• _ACTIVITY_
Copy out the text lines from all of the records word for word, keeping their order, and leave the pictures out.

• _MATERIALS PROVIDED_
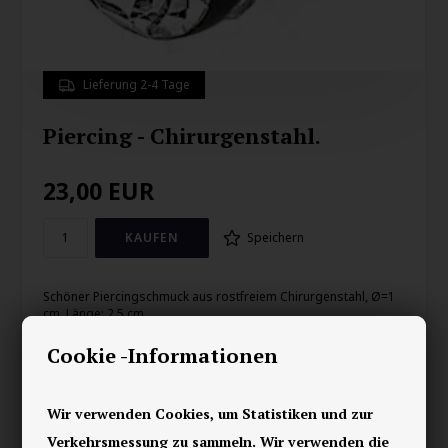
Lieferung 2-4 Tage
Piercing - Chirurgenstahl.
23,00
EUR
Speichern
Schöner Piercingschmuck aus rostfreiem Chirurgenstahl, Ø=1
cm, Länge: 2,5 cm.
Cookie -Informationen
Ihre Sicherheit
Vorrätig
Wir verwenden Cookies, um Statistiken und zur
E-mark webshop
Verkehrsmessung zu sammeln. Wir verwenden die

• _RESULT_
Lieferung 2-4 Tage
Piercing - Chirurgenstahl.
23,00
EUR
Speichern
Schöner Piercingschmuck aus rostfreiem Chirurgenstahl, Ø=1
cm, Länge: 2,5 cm.
Cookie -Informationen
Ihre Sicherheit
Vorrätig
Wir verwenden Cookies, um Statistiken und zur
E-mark webshop
Verkehrsmessung zu sammeln. Wir verwenden die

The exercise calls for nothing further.